### Assignment
Scan the records for "output". Report each line that includes it.

╭─ Exercise input

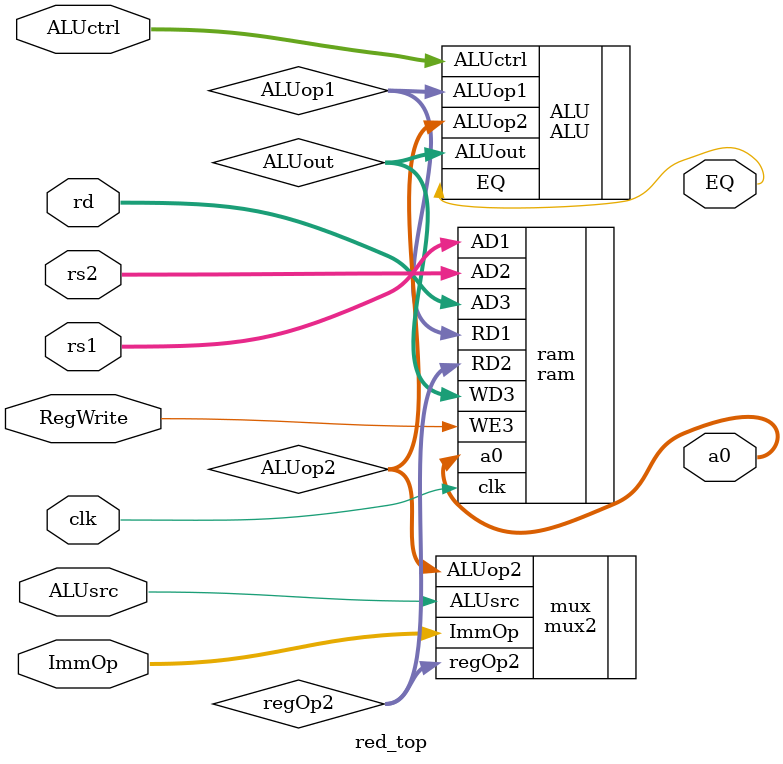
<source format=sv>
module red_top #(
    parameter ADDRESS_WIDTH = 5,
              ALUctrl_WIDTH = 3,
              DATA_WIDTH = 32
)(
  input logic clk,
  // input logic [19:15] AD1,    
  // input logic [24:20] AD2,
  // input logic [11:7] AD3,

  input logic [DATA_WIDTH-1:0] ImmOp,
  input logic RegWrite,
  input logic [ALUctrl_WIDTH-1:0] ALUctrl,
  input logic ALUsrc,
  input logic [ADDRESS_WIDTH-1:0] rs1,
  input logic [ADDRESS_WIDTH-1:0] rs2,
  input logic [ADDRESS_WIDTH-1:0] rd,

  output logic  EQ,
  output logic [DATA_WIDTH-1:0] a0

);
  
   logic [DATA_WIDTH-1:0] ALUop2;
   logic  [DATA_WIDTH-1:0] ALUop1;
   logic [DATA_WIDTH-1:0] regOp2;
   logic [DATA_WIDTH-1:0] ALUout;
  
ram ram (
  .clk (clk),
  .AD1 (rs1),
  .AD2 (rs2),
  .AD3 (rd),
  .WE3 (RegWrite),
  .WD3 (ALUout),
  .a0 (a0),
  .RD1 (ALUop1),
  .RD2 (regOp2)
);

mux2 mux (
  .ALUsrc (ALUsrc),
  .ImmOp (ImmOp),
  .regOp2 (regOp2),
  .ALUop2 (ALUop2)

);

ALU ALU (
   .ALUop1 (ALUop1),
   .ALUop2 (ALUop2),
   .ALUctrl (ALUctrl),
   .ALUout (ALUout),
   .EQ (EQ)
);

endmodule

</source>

╰─

### Answer for this exercise
  output logic  EQ,
  output logic [DATA_WIDTH-1:0] a0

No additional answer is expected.